◆ Records for this exercise ◆
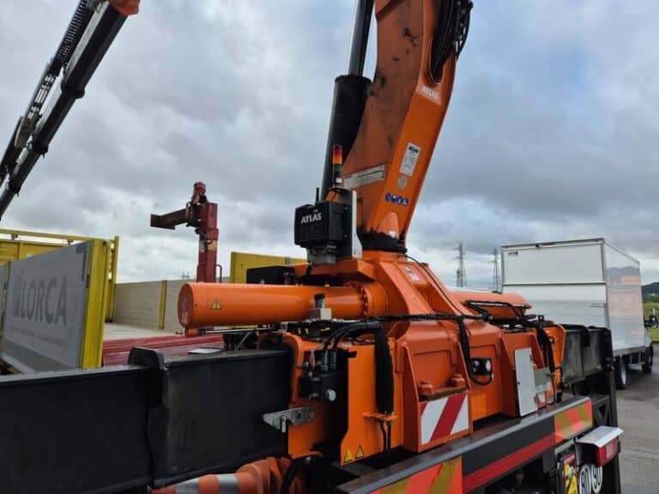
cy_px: 247
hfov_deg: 73.9
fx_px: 438
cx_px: 330
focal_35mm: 23
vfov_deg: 58.9
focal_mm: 5.4
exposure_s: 1/872
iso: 25
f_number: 1.8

◆ Task to complete ◆
Go through the listing and restate each line word for word, leaving out the pictures.

◆ Result of this exercise ◆
cy_px: 247
hfov_deg: 73.9
fx_px: 438
cx_px: 330
focal_35mm: 23
vfov_deg: 58.9
focal_mm: 5.4
exposure_s: 1/872
iso: 25
f_number: 1.8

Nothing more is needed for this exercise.